Monday, June 12, 2006

On Harvard

Before I move on to new New Orleans, I've got to get my two (or three or four) bits in about Harvard. When you grow up "way out west" you learn that Harvard is supposed to be a really great place. Really smart people go there and think important things and then go on and do important things. Maybe that's true, but for me it wasn't exactally all I thought it could have been.

Don't get me wrong, there were amazing moments. The School Leadership Director, Tom, and his assistant, Deidre, were very supportive, gave me great advice, and pushed me along when I needed to be pushed. My teacher leadership seminar with Heather Peske was fantastic. Most careful feedback I have EVER received and a great group of peers. Orfield?--What do you say, Sarah? I guess I got some research skills and a fantastic reading list.

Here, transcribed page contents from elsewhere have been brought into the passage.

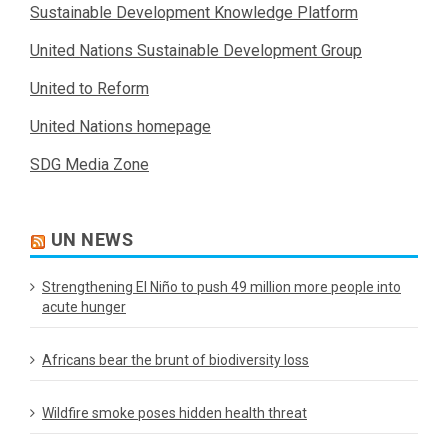
Sustainable Development Knowledge Platform
United Nations Sustainable Development Group
United to Reform
United Nations homepage
SDG Media Zone
UN NEWS
Strengthening El Niño to push 49 million more people into
acute hunger
Africans bear the brunt of biodiversity loss
Wildfire smoke poses hidden health threat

And of course the great professor Elenor Duckworth changed the way I think about everything. She really pushed us. She shared in one class about when she was a student at Harvard working on her doctorate. She felt she had to keep up "a pretense", the pretense of knowing and understanding when she wanted to be able to get frustrated and really learn. That comment changed the way I looked at my learning and my degree and even led me to quit school for a while. I don't want to take a class or have a job or do something with or for my family as part of some sort of pretense. I want to do things that I honestly think are valuable and I don’t want to send my whole life trying to make it all look easy. That takes too much needless work. I just want to be real.

That gets to the downside of Harvard:

At times it seemed to be a lot of people trying to keep up the pretense of being smart and knowing something and a lot of professors unintentionally encouraging this. One of my take-aways: Looking "together" does not mean you are learning.

Another downside:

The administration often treated me as though I was a little bit of a nuisance and like they were doing me a big favor. It was odd.

And finally, the greatest downside:

They have ALOT of money and they don’t give enough of it away so that the place can be a more diverse community where all of us can benefit from having peers with many perspectives...not simply shades of our own.